CIA Suppressed Information About Nazi Fugitive
June 7, 2006The United States learned the location and alias of fugitive Nazi war criminal Adolf Eichmann two years before Israel captured him but kept the information secret as part of its efforts to combat communism in post-war West Germany, according to a historian who reviewed 27,000 pages of newly declassified documents.
The Central Intelligence Agency knew that senior Gestapo officer Eichmann was hiding in Argentina in 1958 under an alias, but left it up to Germany to deal with him, said University of Virginia historian Timothy Naftali, who reviewed thousands of documents on CIA ties to Nazis from the US National Archives released Tuesday.
The papers also show that from 1952, West Germany knew that Eichmann was hiding in Argentina under an assumed identity, but kept quiet about it fearing the fugitive might talk about Hans Globke, a former Nazi was a top national security advisor to then-chancellor Konrad Adenauer.

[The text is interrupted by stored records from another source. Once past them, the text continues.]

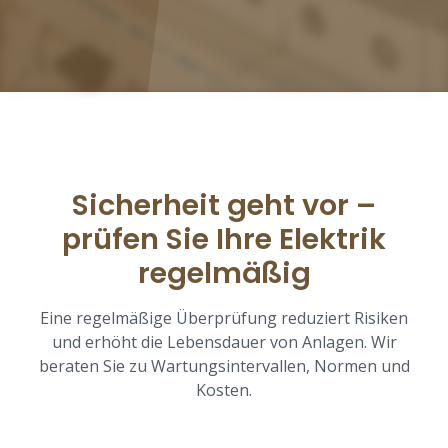
Sicherheit geht vor –
prüfen Sie Ihre Elektrik
regelmäßig
Eine regelmäßige Überprüfung reduziert Risiken
und erhöht die Lebensdauer von Anlagen. Wir
beraten Sie zu Wartungsintervallen, Normen und
Kosten.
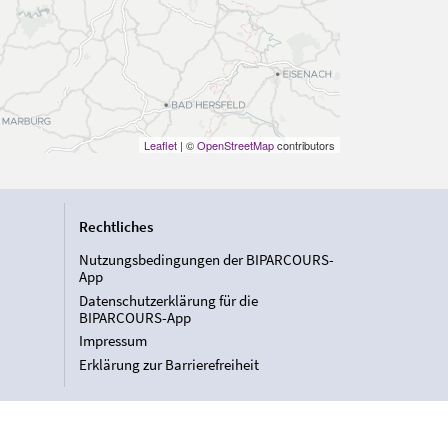
Leaflet
| ©
OpenStreetMap
contributors
Rechtliches
Nutzungsbedingungen der BIPARCOURS-
App
Datenschutzerklärung für die
BIPARCOURS-App
Impressum
Erklärung zur Barrierefreiheit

"When one knows the hunt for Eichmann was prolonged because the Israelis knew that he was in Argentina but did not know the alias under which he was hiding, one understands completely the importance of these documents," Naftali told AFP. "The West Germans at the time had the responsibility of arresting or at least transmitting this information and it is they who are the most guilty."
An executor of the "final solution"
The Israelis kidnapped Eichmann, one of the main executors of Adolf Hitler's "final solution," the Nazi genocide of Jews during World War II, in Buenos Aires in 1960. He was brought secretly to Israel, where he was tried, convicted and hung in 1962.

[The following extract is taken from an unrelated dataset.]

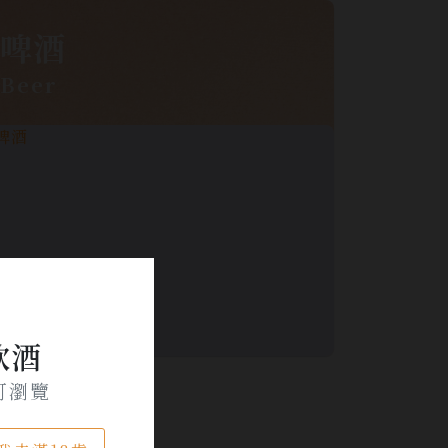
啤酒
Beer
飲酒
可瀏覽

The CIA documents reveal that the United States, at the request of West Germany, successfully pressured the US magazine "Life," which had acquired the rights to publish Eichmann's memoir, to delete a reference to Globke, Naftali said.
They also show that the United States used a large network of spies recruited among former Nazis and that the CIA had virtually no interest in arresting war criminals, focusing instead on Cold War issues.

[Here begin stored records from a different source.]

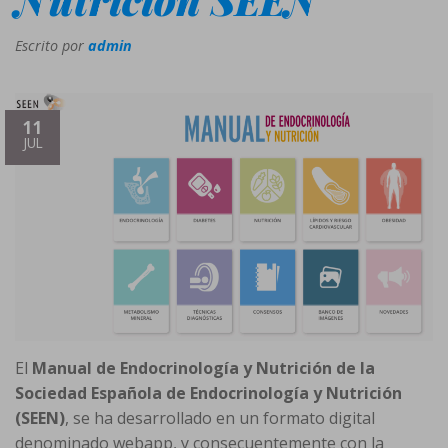
Escrito por
admin
11
JUL
El
Manual de Endocrinología y Nutrición de la
Sociedad Española de Endocrinología y Nutrición
(SEEN)
, se ha desarrollado en un formato digital
denominado webapp, y consecuentemente con la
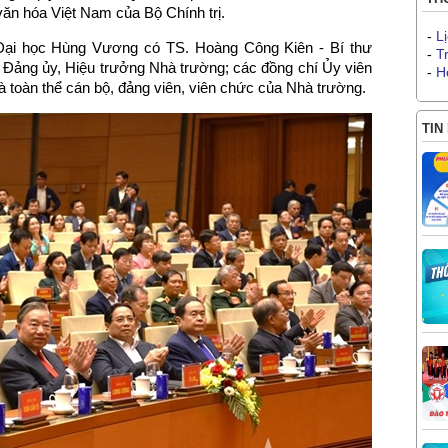
văn hóa Việt Nam của Bộ Chính trị.
-
L
Đại học Hùng Vương có TS. Hoàng Công Kiên - Bí thư
-
T
 Đảng ủy, Hiệu trưởng Nhà trường; các đồng chí Ủy viên
-
H
toàn thể cán bộ, đảng viên, viên chức của Nhà trường.
TIN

"The American policy of the time was not to pursue Nazi war criminals," Naftali said. "They thought that was the responsibility of the Germans."
Shedding new light
Since 1999 a task force mandated by the US Congress has been researching the National Archives and documents as they are declassified to shed light on the relations between US authorities and Nazi war criminals after World War II.
The group's work also focuses on US aid given to certain leaders of the Japanese regime in power during the 1930s and 1940s.
Some eight million pages from the CIA, FBI and Defense Department have been studied thus far, according to the National Archives. The final report is due to be published in spring 2007.